Still, the task exposed friction. Manus ran into captcha blocks and paywalls while trying to access journalists’ articles. The user could take over because the working process was visible, but many media sites still blocked the tool for suspicious activity.

For the apartment search, Manus handled a complex brief that included budget, kitchen space, outdoor space, access to downtown Manhattan and a major train station within a seven-minute walk. At first, it treated “some kind of outdoor space” too narrowly and excluded properties without private terrace or balcony access.

After clarification, the tool broadened the list and organized recommendations into tiers with clear bullets. The final result used categories such as “best overall,” “best value” and “luxury option.” The full exchange took less than half an hour, compared with a little over an hour for the journalist list.

The largest test was the Innovators Under 35 nomination task. Manus broke the work into steps, including reviewing past lists, forming a search strategy, compiling names and trying to ensure a diverse selection of candidates from all over the world.

That scope proved difficult. After three hours of searching, Manus had only produced three candidates with full background profiles. When pressed to deliver 50 names, it generated a list, but some academic institutions and fields were heavily overrepresented. A narrower request for five candidates from China produced a stronger five-name list, though the results skewed toward Chinese media darlings.

Where Manus Fits Now

The overall lesson is that Manus appears strongest on analytical tasks that require research across the open internet but have a limited scope. It can behave like a capable assistant: it plans, explains, adapts to feedback and improves when given clearer instructions.
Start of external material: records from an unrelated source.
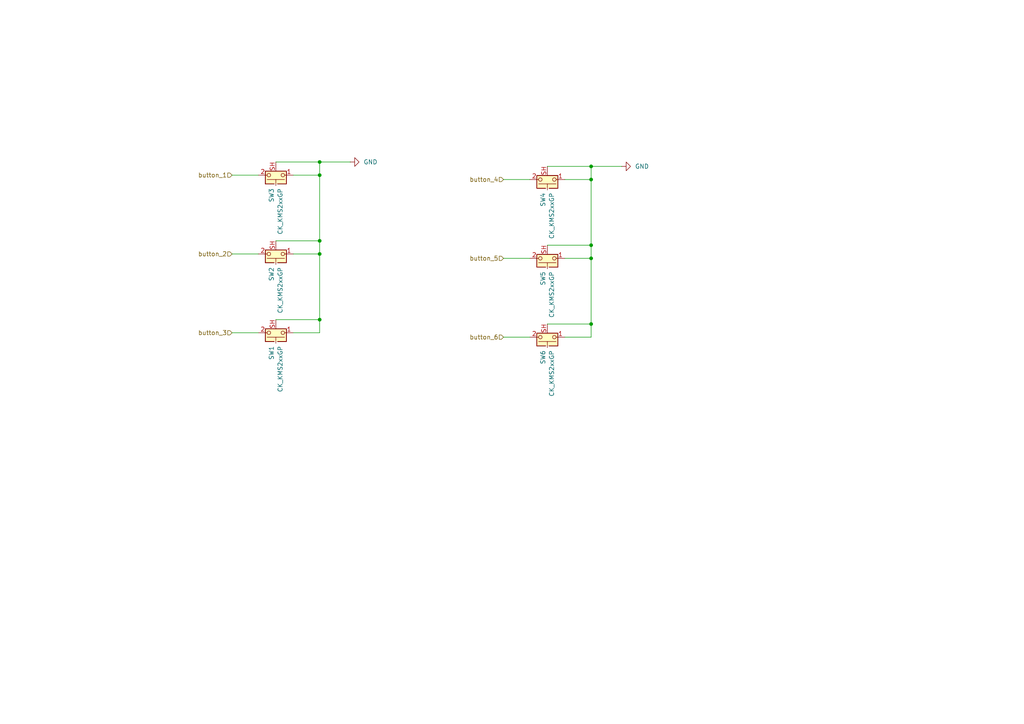
<source format=kicad_sch>
(kicad_sch
	(version 20250114)
	(generator "eeschema")
	(generator_version "9.0")
	(uuid "f8a650f4-f94a-4f03-a194-2c2dd3e723dc")
	(paper "A4")
	
	(junction
		(at 171.45 52.07)
		(diameter 0)
		(color 0 0 0 0)
		(uuid "00ebb4de-0049-4d1d-8295-5a36f0d32204")
	)
	(junction
		(at 171.45 48.26)
		(diameter 0)
		(color 0 0 0 0)
		(uuid "18bc06bf-8834-4398-b578-6ef06879db63")
	)
	(junction
		(at 171.45 74.93)
		(diameter 0)
		(color 0 0 0 0)
		(uuid "1c583609-ecb3-46e2-8f51-1a19b058d048")
	)
	(junction
		(at 92.71 69.85)
		(diameter 0)
		(color 0 0 0 0)
		(uuid "2aeed348-2578-4b03-99b5-4058c5bd8229")
	)
	(junction
		(at 171.45 71.12)
		(diameter 0)
		(color 0 0 0 0)
		(uuid "2e7c7fd0-1135-415e-bc9e-1683201ba3dd")
	)
	(junction
		(at 92.71 73.66)
		(diameter 0)
		(color 0 0 0 0)
		(uuid "52653304-38ba-4d95-9241-d919f065b1aa")
	)
	(junction
		(at 92.71 46.99)
		(diameter 0)
		(color 0 0 0 0)
		(uuid "6379a57d-793e-4c4c-971d-810882b15914")
	)
	(junction
		(at 171.45 93.98)
		(diameter 0)
		(color 0 0 0 0)
		(uuid "b0f53c1a-e69f-40a4-86a4-86d7473d28d0")
	)
	(junction
		(at 92.71 92.71)
		(diameter 0)
		(color 0 0 0 0)
		(uuid "cea0709b-9133-4bb6-af99-fbafcff6ebcd")
	)
	(junction
		(at 92.71 50.8)
		(diameter 0)
		(color 0 0 0 0)
		(uuid "fdf7e02a-0bb4-475a-9aa4-b0b2dcd1abdc")
	)
	(wire
		(pts
			(xy 101.6 46.99) (xy 92.71 46.99)
		)
		(stroke
			(width 0)
			(type default)
		)
		(uuid "014ee96b-45fa-4262-a245-53b33a20b680")
	)
	(wire
		(pts
			(xy 67.31 50.8) (xy 74.93 50.8)
		)
		(stroke
			(width 0)
			(type default)
		)
		(uuid "495ec0c5-5f98-4edd-9d28-b2a4991dbefc")
	)
	(wire
		(pts
			(xy 80.01 92.71) (xy 92.71 92.71)
		)
		(stroke
			(width 0)
			(type default)
		)
		(uuid "4eb1e9ad-604e-4ad6-b484-243fcbec6a59")
	)
	(wire
		(pts
			(xy 158.75 48.26) (xy 171.45 48.26)
		)
		(stroke
			(width 0)
			(type default)
		)
		(uuid "540d1f11-3cf2-48f9-9869-c995942bb6a0")
	)
	(wire
		(pts
			(xy 67.31 73.66) (xy 74.93 73.66)
		)
		(stroke
			(width 0)
			(type default)
		)
		(uuid "54f6b8e9-c11a-460b-b848-a2a6d81aa341")
	)
	(wire
		(pts
			(xy 67.31 96.52) (xy 74.93 96.52)
		)
		(stroke
			(width 0)
			(type default)
		)
		(uuid "575205bc-40cb-4275-bb6f-eca2010ff559")
	)
	(wire
		(pts
			(xy 92.71 46.99) (xy 92.71 50.8)
		)
		(stroke
			(width 0)
			(type default)
		)
		(uuid "599d48a2-65b0-47bc-b5e0-ca4fb8071bc5")
	)
	(wire
		(pts
			(xy 180.34 48.26) (xy 171.45 48.26)
		)
		(stroke
			(width 0)
			(type default)
		)
		(uuid "59fd4bdf-ecba-495c-be12-4d2220a85521")
	)
	(wire
		(pts
			(xy 146.05 97.79) (xy 153.67 97.79)
		)
		(stroke
			(width 0)
			(type default)
		)
		(uuid "5ce2f5eb-c819-4c81-9a2b-a62075e8fbd2")
	)
	(wire
		(pts
			(xy 171.45 48.26) (xy 171.45 52.07)
		)
		(stroke
			(width 0)
			(type default)
		)
		(uuid "655270e9-c0cb-46d5-b5bb-2597cd9df50c")
	)
	(wire
		(pts
			(xy 163.83 74.93) (xy 171.45 74.93)
		)
		(stroke
			(width 0)
			(type default)
		)
		(uuid "6dd4b3c9-8a66-4c2e-b5cd-b8a41e86dfd1")
	)
	(wire
		(pts
			(xy 85.09 73.66) (xy 92.71 73.66)
		)
		(stroke
			(width 0)
			(type default)
		)
		(uuid "772d31f5-8280-462c-ab1a-aeac7ef80879")
	)
	(wire
		(pts
			(xy 80.01 46.99) (xy 92.71 46.99)
		)
		(stroke
			(width 0)
			(type default)
		)
		(uuid "89d925d5-b59f-446d-b1b8-f12007f793a8")
	)
	(wire
		(pts
			(xy 146.05 52.07) (xy 153.67 52.07)
		)
		(stroke
			(width 0)
			(type default)
		)
		(uuid "933919d3-eebb-4602-9f12-42e3d463e953")
	)
	(wire
		(pts
			(xy 92.71 92.71) (xy 92.71 96.52)
		)
		(stroke
			(width 0)
			(type default)
		)
		(uuid "94ef572a-dd09-449b-bcdc-40d1adea2586")
	)
	(wire
		(pts
			(xy 92.71 69.85) (xy 92.71 50.8)
		)
		(stroke
			(width 0)
			(type default)
		)
		(uuid "9c6c82af-ce55-45f4-9c73-f590a3beb1c9")
	)
	(wire
		(pts
			(xy 85.09 50.8) (xy 92.71 50.8)
		)
		(stroke
			(width 0)
			(type default)
		)
		(uuid "a201b65f-26e7-4d5e-9eee-a6adeff22218")
	)
	(wire
		(pts
			(xy 85.09 96.52) (xy 92.71 96.52)
		)
		(stroke
			(width 0)
			(type default)
		)
		(uuid "a382030f-7f0b-48d9-9b38-a9bad494b2c3")
	)
	(wire
		(pts
			(xy 171.45 52.07) (xy 171.45 71.12)
		)
		(stroke
			(width 0)
			(type default)
		)
		(uuid "a4a51af4-07bd-4609-979a-27a9ea4f4e38")
	)
	(wire
		(pts
			(xy 171.45 74.93) (xy 171.45 93.98)
		)
		(stroke
			(width 0)
			(type default)
		)
		(uuid "b2976971-6f4c-4525-b6a4-bad945b02669")
	)
	(wire
		(pts
			(xy 146.05 74.93) (xy 153.67 74.93)
		)
		(stroke
			(width 0)
			(type default)
		)
		(uuid "b303d474-ba65-4c3b-a72b-c82cd62d62ae")
	)
	(wire
		(pts
			(xy 92.71 73.66) (xy 92.71 69.85)
		)
		(stroke
			(width 0)
			(type default)
		)
		(uuid "b7a0da0b-a519-4ad6-96ee-9cf221fa5d03")
	)
	(wire
		(pts
			(xy 171.45 93.98) (xy 171.45 97.79)
		)
		(stroke
			(width 0)
			(type default)
		)
		(uuid "c3190a61-9eef-4f5c-8a8e-4e792debc7c9")
	)
	(wire
		(pts
			(xy 163.83 52.07) (xy 171.45 52.07)
		)
		(stroke
			(width 0)
			(type default)
		)
		(uuid "c3576af1-1d63-4a2e-b43b-53806513e43f")
	)
	(wire
		(pts
			(xy 163.83 97.79) (xy 171.45 97.79)
		)
		(stroke
			(width 0)
			(type default)
		)
		(uuid "e4f54036-2c9d-453f-a5c2-9da381119634")
	)
	(wire
		(pts
			(xy 158.75 71.12) (xy 171.45 71.12)
		)
		(stroke
			(width 0)
			(type default)
		)
		(uuid "f0ac6a04-df76-4df3-a7de-f6786848397a")
	)
	(wire
		(pts
			(xy 80.01 69.85) (xy 92.71 69.85)
		)
		(stroke
			(width 0)
			(type default)
		)
		(uuid "f37142a7-fb2f-49ff-85e9-9333a736c422")
	)
	(wire
		(pts
			(xy 158.75 93.98) (xy 171.45 93.98)
		)
		(stroke
			(width 0)
			(type default)
		)
		(uuid "f462f675-4606-4245-8f82-335aa42a12d0")
	)
	(wire
		(pts
			(xy 171.45 71.12) (xy 171.45 74.93)
		)
		(stroke
			(width 0)
			(type default)
		)
		(uuid "ff0e2fcc-6497-4ae6-ad04-3c26defcd7ae")
	)
	(wire
		(pts
			(xy 92.71 73.66) (xy 92.71 92.71)
		)
		(stroke
			(width 0)
			(type default)
		)
		(uuid "ff35cd31-a09d-4532-8450-e5fef90050c5")
	)
	(hierarchical_label "button_6"
		(shape input)
		(at 146.05 97.79 180)
		(effects
			(font
				(size 1.27 1.27)
			)
			(justify right)
		)
		(uuid "03a79695-25c2-4182-9950-8e52d0f95d61")
	)
	(hierarchical_label "button_2"
		(shape input)
		(at 67.31 73.66 180)
		(effects
			(font
				(size 1.27 1.27)
			)
			(justify right)
		)
		(uuid "2b2a174f-2382-472b-9405-d9b5a0844a35")
	)
	(hierarchical_label "button_3"
		(shape input)
		(at 67.31 96.52 180)
		(effects
			(font
				(size 1.27 1.27)
			)
			(justify right)
		)
		(uuid "87ec9072-7a92-4178-9f33-5d3babbd9f7c")
	)
	(hierarchical_label "button_1"
		(shape input)
		(at 67.31 50.8 180)
		(effects
			(font
				(size 1.27 1.27)
			)
			(justify right)
		)
		(uuid "b601b77c-0514-4298-a37d-f0fc1e9b12ea")
	)
	(hierarchical_label "button_4"
		(shape input)
		(at 146.05 52.07 180)
		(effects
			(font
				(size 1.27 1.27)
			)
			(justify right)
		)
		(uuid "c2754b63-b292-4ac4-93d6-0ed4d9a40da5")
	)
	(hierarchical_label "button_5"
		(shape input)
		(at 146.05 74.93 180)
		(effects
			(font
				(size 1.27 1.27)
			)
			(justify right)
		)
		(uuid "c2cc79d6-3d96-4d3c-a89d-8ffd462ef261")
	)
	(symbol
		(lib_id "Switch:CK_KMS2xxGP")
		(at 80.01 50.8 180)
		(unit 1)
		(exclude_from_sim no)
		(in_bom yes)
		(on_board yes)
		(dnp no)
		(fields_autoplaced yes)
		(uuid "816a9b69-d542-43c6-82ee-57c46a751025")
		(property "Reference" "SW3"
			(at 78.7399 54.61 90)
			(effects
				(font
					(size 1.27 1.27)
				)
				(justify left)
			)
		)
		(property "Value" "CK_KMS2xxGP"
			(at 81.2799 54.61 90)
			(effects
				(font
					(size 1.27 1.27)
				)
				(justify left)
			)
		)
		(property "Footprint" "Button_Switch_SMD:SW_SPST_CK_KMS2xxGP"
			(at 80.01 55.88 0)
			(effects
				(font
					(size 1.27 1.27)
				)
				(hide yes)
			)
		)
		(property "Datasheet" "https://www.ckswitches.com/media/1482/kms.pdf"
			(at 80.01 55.88 0)
			(effects
				(font
					(size 1.27 1.27)
				)
				(hide yes)
			)
		)
		(property "Description" "Microminiature SMT Side Actuated, 4.2 x 2.8 x 1.42mm, with pegs, with shield pin"
			(at 80.01 50.8 0)
			(effects
				(font
					(size 1.27 1.27)
				)
				(hide yes)
			)
		)
		(pin "1"
			(uuid "b732513c-3417-4099-aa9c-9500864d75ee")
		)
		(pin "SH"
			(uuid "e31c7f21-c722-491e-94ab-5947e3e7ffe7")
		)
		(pin "2"
			(uuid "55dc6b27-7d9a-4b7f-bc52-e2ce48ea3e05")
		)
		(instances
			(project "SpinStat"
				(path "/ffc67360-c592-42dc-bf10-3ceba40203bd/060258cc-e309-4c87-a368-97200a6a50c1"
					(reference "SW3")
					(unit 1)
				)
			)
		)
	)
	(symbol
		(lib_id "Switch:CK_KMS2xxGP")
		(at 158.75 52.07 180)
		(unit 1)
		(exclude_from_sim no)
		(in_bom yes)
		(on_board yes)
		(dnp no)
		(fields_autoplaced yes)
		(uuid "86f8d960-ca3b-4d4a-b8aa-7a2eef8844f1")
		(property "Reference" "SW4"
			(at 157.4799 55.88 90)
			(effects
				(font
					(size 1.27 1.27)
				)
				(justify left)
			)
		)
		(property "Value" "CK_KMS2xxGP"
			(at 160.0199 55.88 90)
			(effects
				(font
					(size 1.27 1.27)
				)
				(justify left)
			)
		)
		(property "Footprint" "Button_Switch_SMD:SW_SPST_CK_KMS2xxGP"
			(at 158.75 57.15 0)
			(effects
				(font
					(size 1.27 1.27)
				)
				(hide yes)
			)
		)
		(property "Datasheet" "https://www.ckswitches.com/media/1482/kms.pdf"
			(at 158.75 57.15 0)
			(effects
				(font
					(size 1.27 1.27)
				)
				(hide yes)
			)
		)
		(property "Description" "Microminiature SMT Side Actuated, 4.2 x 2.8 x 1.42mm, with pegs, with shield pin"
			(at 158.75 52.07 0)
			(effects
				(font
					(size 1.27 1.27)
				)
				(hide yes)
			)
		)
		(pin "1"
			(uuid "ec1304c7-4bec-4552-afba-d8622f8bcca9")
		)
		(pin "SH"
			(uuid "bf9d056d-31f3-49b0-9e5f-3bf1c9e8a669")
		)
		(pin "2"
			(uuid "e60c04b9-0f18-45bf-91d1-ecdf5f90bd43")
		)
		(instances
			(project "SpinStat"
				(path "/ffc67360-c592-42dc-bf10-3ceba40203bd/060258cc-e309-4c87-a368-97200a6a50c1"
					(reference "SW4")
					(unit 1)
				)
			)
		)
	)
	(symbol
		(lib_id "Switch:CK_KMS2xxGP")
		(at 80.01 73.66 180)
		(unit 1)
		(exclude_from_sim no)
		(in_bom yes)
		(on_board yes)
		(dnp no)
		(fields_autoplaced yes)
		(uuid "9255fb4a-3e76-4e2f-964e-acd2b814993d")
		(property "Reference" "SW2"
			(at 78.7399 77.47 90)
			(effects
				(font
					(size 1.27 1.27)
				)
				(justify left)
			)
		)
		(property "Value" "CK_KMS2xxGP"
			(at 81.2799 77.47 90)
			(effects
				(font
					(size 1.27 1.27)
				)
				(justify left)
			)
		)
		(property "Footprint" "Button_Switch_SMD:SW_SPST_CK_KMS2xxGP"
			(at 80.01 78.74 0)
			(effects
				(font
					(size 1.27 1.27)
				)
				(hide yes)
			)
		)
		(property "Datasheet" "https://www.ckswitches.com/media/1482/kms.pdf"
			(at 80.01 78.74 0)
			(effects
				(font
					(size 1.27 1.27)
				)
				(hide yes)
			)
		)
		(property "Description" "Microminiature SMT Side Actuated, 4.2 x 2.8 x 1.42mm, with pegs, with shield pin"
			(at 80.01 73.66 0)
			(effects
				(font
					(size 1.27 1.27)
				)
				(hide yes)
			)
		)
		(pin "1"
			(uuid "aa288945-730c-49d6-a2e0-f0aed954d30a")
		)
		(pin "SH"
			(uuid "8da5d51a-945f-4492-859a-11be5142a1a4")
		)
		(pin "2"
			(uuid "5f4a9d7f-0e53-4933-9df6-56150e965282")
		)
		(instances
			(project "SpinStat"
				(path "/ffc67360-c592-42dc-bf10-3ceba40203bd/060258cc-e309-4c87-a368-97200a6a50c1"
					(reference "SW2")
					(unit 1)
				)
			)
		)
	)
	(symbol
		(lib_id "Switch:CK_KMS2xxGP")
		(at 158.75 97.79 180)
		(unit 1)
		(exclude_from_sim no)
		(in_bom yes)
		(on_board yes)
		(dnp no)
		(fields_autoplaced yes)
		(uuid "925c6736-fe90-49f9-871c-ad651fc5cdca")
		(property "Reference" "SW6"
			(at 157.4799 101.6 90)
			(effects
				(font
					(size 1.27 1.27)
				)
				(justify left)
			)
		)
		(property "Value" "CK_KMS2xxGP"
			(at 160.0199 101.6 90)
			(effects
				(font
					(size 1.27 1.27)
				)
				(justify left)
			)
		)
		(property "Footprint" "Button_Switch_SMD:SW_SPST_CK_KMS2xxGP"
			(at 158.75 102.87 0)
			(effects
				(font
					(size 1.27 1.27)
				)
				(hide yes)
			)
		)
		(property "Datasheet" "https://www.ckswitches.com/media/1482/kms.pdf"
			(at 158.75 102.87 0)
			(effects
				(font
					(size 1.27 1.27)
				)
				(hide yes)
			)
		)
		(property "Description" "Microminiature SMT Side Actuated, 4.2 x 2.8 x 1.42mm, with pegs, with shield pin"
			(at 158.75 97.79 0)
			(effects
				(font
					(size 1.27 1.27)
				)
				(hide yes)
			)
		)
		(pin "1"
			(uuid "8f850b5b-6861-4921-9e83-c9be4572a6e9")
		)
		(pin "SH"
			(uuid "e4bac4cb-1d4b-4ddc-b44a-db2588e7bdd8")
		)
		(pin "2"
			(uuid "35c1d207-6b93-4315-b947-6a25a35a5aa4")
		)
		(instances
			(project "SpinStat"
				(path "/ffc67360-c592-42dc-bf10-3ceba40203bd/060258cc-e309-4c87-a368-97200a6a50c1"
					(reference "SW6")
					(unit 1)
				)
			)
		)
	)
	(symbol
		(lib_id "power:GND")
		(at 101.6 46.99 90)
		(unit 1)
		(exclude_from_sim no)
		(in_bom yes)
		(on_board yes)
		(dnp no)
		(fields_autoplaced yes)
		(uuid "9dcb2591-d4cd-4dce-8dbc-5b4cfb219f49")
		(property "Reference" "#PWR07"
			(at 107.95 46.99 0)
			(effects
				(font
					(size 1.27 1.27)
				)
				(hide yes)
			)
		)
		(property "Value" "GND"
			(at 105.41 46.9899 90)
			(effects
				(font
					(size 1.27 1.27)
				)
				(justify right)
			)
		)
		(property "Footprint" ""
			(at 101.6 46.99 0)
			(effects
				(font
					(size 1.27 1.27)
				)
				(hide yes)
			)
		)
		(property "Datasheet" ""
			(at 101.6 46.99 0)
			(effects
				(font
					(size 1.27 1.27)
				)
				(hide yes)
			)
		)
		(property "Description" "Power symbol creates a global label with name \"GND\" , ground"
			(at 101.6 46.99 0)
			(effects
				(font
					(size 1.27 1.27)
				)
				(hide yes)
			)
		)
		(pin "1"
			(uuid "c375f0f4-0390-4061-bbdd-3fba398b59d1")
		)
		(instances
			(project ""
				(path "/ffc67360-c592-42dc-bf10-3ceba40203bd/060258cc-e309-4c87-a368-97200a6a50c1"
					(reference "#PWR07")
					(unit 1)
				)
			)
		)
	)
	(symbol
		(lib_id "power:GND")
		(at 180.34 48.26 90)
		(unit 1)
		(exclude_from_sim no)
		(in_bom yes)
		(on_board yes)
		(dnp no)
		(fields_autoplaced yes)
		(uuid "b9467ad2-5dbd-47c3-973a-c964982ca39f")
		(property "Reference" "#PWR08"
			(at 186.69 48.26 0)
			(effects
				(font
					(size 1.27 1.27)
				)
				(hide yes)
			)
		)
		(property "Value" "GND"
			(at 184.15 48.2599 90)
			(effects
				(font
					(size 1.27 1.27)
				)
				(justify right)
			)
		)
		(property "Footprint" ""
			(at 180.34 48.26 0)
			(effects
				(font
					(size 1.27 1.27)
				)
				(hide yes)
			)
		)
		(property "Datasheet" ""
			(at 180.34 48.26 0)
			(effects
				(font
					(size 1.27 1.27)
				)
				(hide yes)
			)
		)
		(property "Description" "Power symbol creates a global label with name \"GND\" , ground"
			(at 180.34 48.26 0)
			(effects
				(font
					(size 1.27 1.27)
				)
				(hide yes)
			)
		)
		(pin "1"
			(uuid "f0b0bade-a6c8-4225-ab3d-b2b7d00ee68e")
		)
		(instances
			(project "SpinStat"
				(path "/ffc67360-c592-42dc-bf10-3ceba40203bd/060258cc-e309-4c87-a368-97200a6a50c1"
					(reference "#PWR08")
					(unit 1)
				)
			)
		)
	)
	(symbol
		(lib_id "Switch:CK_KMS2xxGP")
		(at 158.75 74.93 180)
		(unit 1)
		(exclude_from_sim no)
		(in_bom yes)
		(on_board yes)
		(dnp no)
		(fields_autoplaced yes)
		(uuid "e862994c-b61b-4da6-bc98-97396fcfb541")
		(property "Reference" "SW5"
			(at 157.4799 78.74 90)
			(effects
				(font
					(size 1.27 1.27)
				)
				(justify left)
			)
		)
		(property "Value" "CK_KMS2xxGP"
			(at 160.0199 78.74 90)
			(effects
				(font
					(size 1.27 1.27)
				)
				(justify left)
			)
		)
		(property "Footprint" "Button_Switch_SMD:SW_SPST_CK_KMS2xxGP"
			(at 158.75 80.01 0)
			(effects
				(font
					(size 1.27 1.27)
				)
				(hide yes)
			)
		)
		(property "Datasheet" "https://www.ckswitches.com/media/1482/kms.pdf"
			(at 158.75 80.01 0)
			(effects
				(font
					(size 1.27 1.27)
				)
				(hide yes)
			)
		)
		(property "Description" "Microminiature SMT Side Actuated, 4.2 x 2.8 x 1.42mm, with pegs, with shield pin"
			(at 158.75 74.93 0)
			(effects
				(font
					(size 1.27 1.27)
				)
				(hide yes)
			)
		)
		(pin "1"
			(uuid "3b53b64a-47cd-412c-b3cd-81d086e52183")
		)
		(pin "SH"
			(uuid "b3e6ad10-98d0-4519-bc0a-cec2acf99df8")
		)
		(pin "2"
			(uuid "dd9bcbd8-a874-4197-b27d-4eba245aee0d")
		)
		(instances
			(project "SpinStat"
				(path "/ffc67360-c592-42dc-bf10-3ceba40203bd/060258cc-e309-4c87-a368-97200a6a50c1"
					(reference "SW5")
					(unit 1)
				)
			)
		)
	)
	(symbol
		(lib_id "Switch:CK_KMS2xxGP")
		(at 80.01 96.52 180)
		(unit 1)
		(exclude_from_sim no)
		(in_bom yes)
		(on_board yes)
		(dnp no)
		(fields_autoplaced yes)
		(uuid "f67a77f8-a910-4c11-9c12-2f6ffb91c609")
		(property "Reference" "SW1"
			(at 78.7399 100.33 90)
			(effects
				(font
					(size 1.27 1.27)
				)
				(justify left)
			)
		)
		(property "Value" "CK_KMS2xxGP"
			(at 81.2799 100.33 90)
			(effects
				(font
					(size 1.27 1.27)
				)
				(justify left)
			)
		)
		(property "Footprint" "Button_Switch_SMD:SW_SPST_CK_KMS2xxGP"
			(at 80.01 101.6 0)
			(effects
				(font
					(size 1.27 1.27)
				)
				(hide yes)
			)
		)
		(property "Datasheet" "https://www.ckswitches.com/media/1482/kms.pdf"
			(at 80.01 101.6 0)
			(effects
				(font
					(size 1.27 1.27)
				)
				(hide yes)
			)
		)
		(property "Description" "Microminiature SMT Side Actuated, 4.2 x 2.8 x 1.42mm, with pegs, with shield pin"
			(at 80.01 96.52 0)
			(effects
				(font
					(size 1.27 1.27)
				)
				(hide yes)
			)
		)
		(pin "1"
			(uuid "f4806e09-0ea8-4467-a0e5-a4a4c6bfbe42")
		)
		(pin "SH"
			(uuid "bfcc1dc0-75f7-4e84-b66b-1d7421e2018f")
		)
		(pin "2"
			(uuid "483fa8fa-eea4-430e-9863-222648777ba6")
		)
		(instances
			(project ""
				(path "/ffc67360-c592-42dc-bf10-3ceba40203bd/060258cc-e309-4c87-a368-97200a6a50c1"
					(reference "SW1")
					(unit 1)
				)
			)
		)
	)
)

</source>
It is less reliable when the assignment is too large, when the information sits behind paywalls or captchas, or when the system is under strain. The reviewer saw frequent crashes, system instability and the message “Due to the current high service load, tasks cannot be created. Please try again in a few minutes.” Manus’s Computer also froze on some pages for long periods.

The source says Manus has a higher failure rate than ChatGPT DeepResearch, a problem the team is addressing according to Manus’s chief scientist, Peak Ji. At the same time, 36Kr reports that Manus’s per-task cost is about $2, one-tenth of DeepResearch’s cost.

If the infrastructure improves, Manus could become useful for individual users, white-collar professionals, independent developers and small teams. Its appeal is not that it is flawless. It is that it makes autonomous AI feel more collaborative, more inspectable and more practical for work that resembles what a skilled human intern might complete in a day.